*To do:*
Determine how many lines in these records hold "absolute". Only the number is wanted.

Records contained in a dataset:
%%

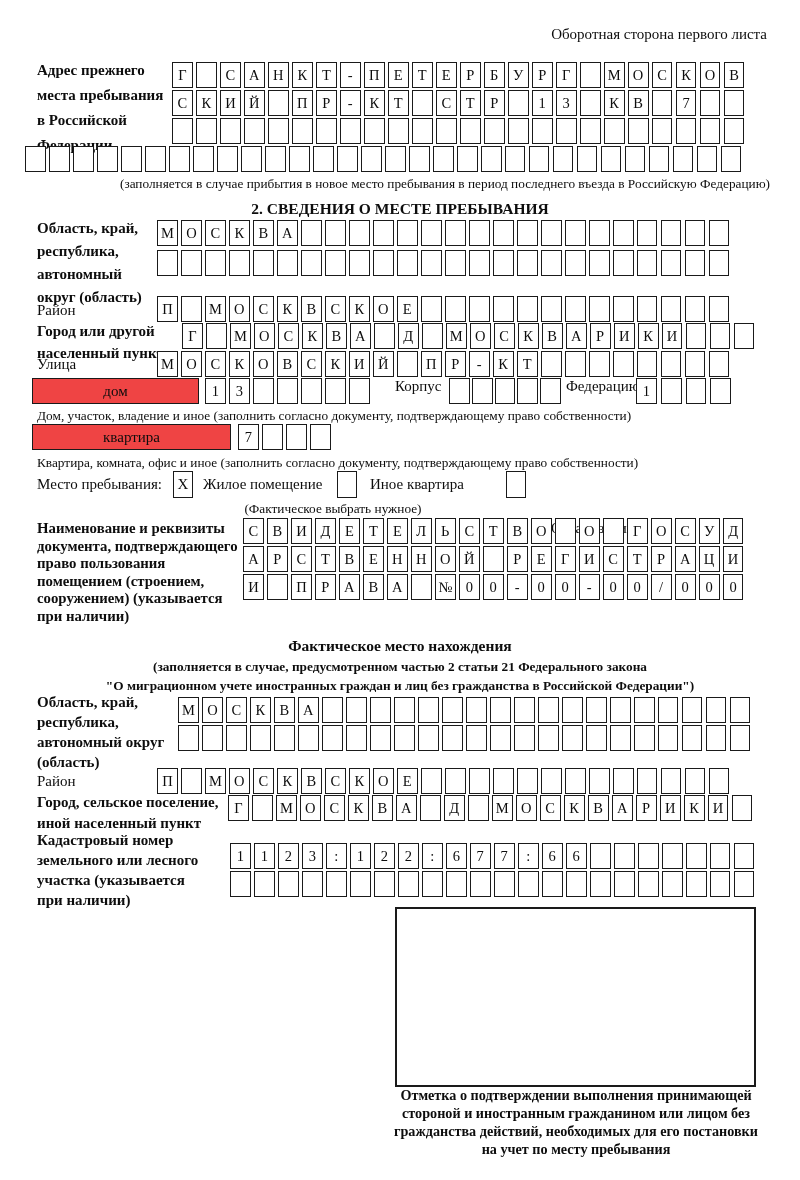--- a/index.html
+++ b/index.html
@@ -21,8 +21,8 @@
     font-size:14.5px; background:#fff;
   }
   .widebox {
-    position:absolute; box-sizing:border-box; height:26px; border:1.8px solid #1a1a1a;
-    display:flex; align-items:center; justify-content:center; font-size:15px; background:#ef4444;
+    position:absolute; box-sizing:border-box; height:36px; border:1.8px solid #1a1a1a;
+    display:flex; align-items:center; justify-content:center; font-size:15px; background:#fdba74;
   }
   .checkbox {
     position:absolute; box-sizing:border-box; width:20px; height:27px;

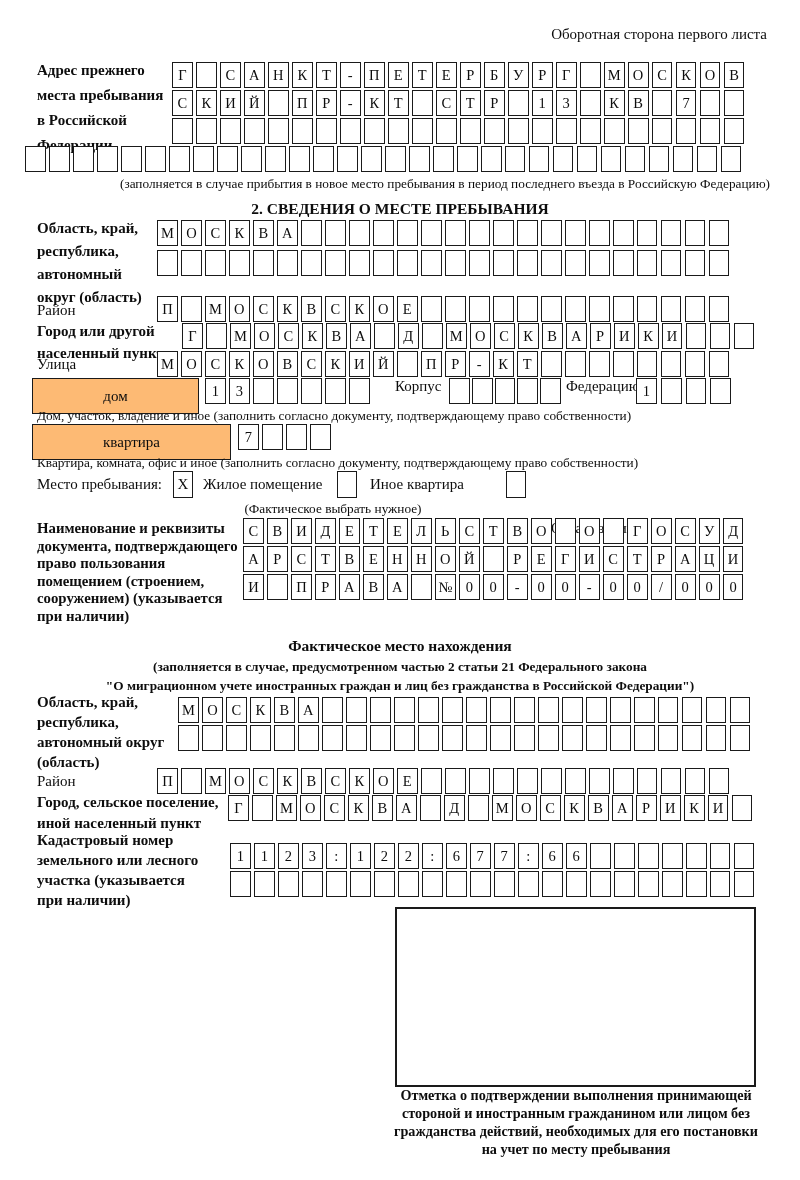--- a/index.html
+++ b/index.html
@@ -325,7 +325,7 @@
     </div>
   <div class="t small" style="left:37px; top:408px; width:740px;">Дом, участок, владение и иное (заполнить согласно документу, подтверждающему право собственности)</div>
 
-  <div class="widebox" style="left:32px; top:424px; width:199px;">квартира</div>
+  <div class="widebox" style="left:32px; top:424px; width:199px;font-family:Liberation Mono, monospace;">квартира</div>
   <div class="boxrow" style="left:238px; top:424px;">
       <span class="cbox">7</span>
       <span class="cbox"></span>

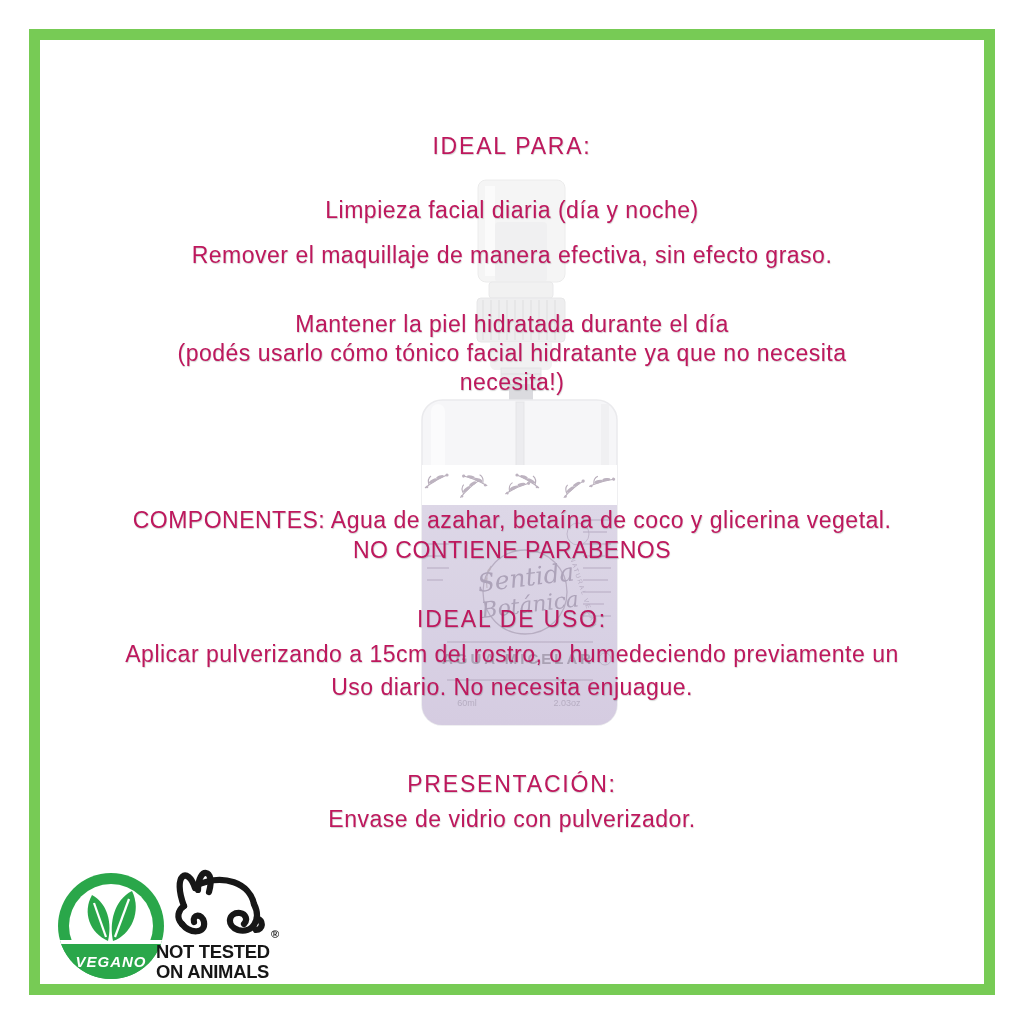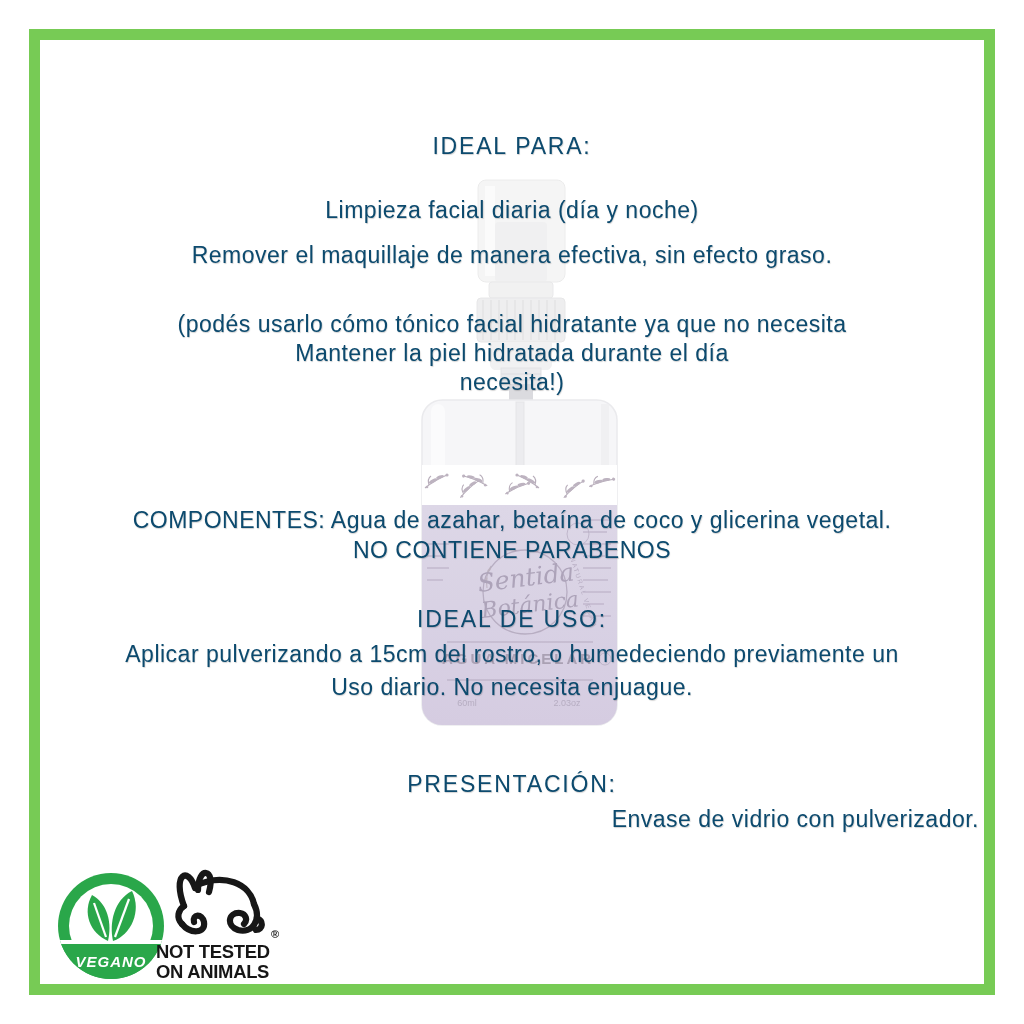--- a/index.html
+++ b/index.html
@@ -13,7 +13,7 @@
   }
   .txt{
     position:absolute;left:45px;right:45px;text-align:center;
-    color:#0c4a6e;font-size:23px;font-weight:300;letter-spacing:.5px;
+    color:#be185d;font-size:23px;font-weight:300;letter-spacing:.5px;
     text-shadow:.6px .9px 1px rgba(0,0,0,.18);
     line-height:27px;z-index:3;
   }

%%

*Answer section:*
4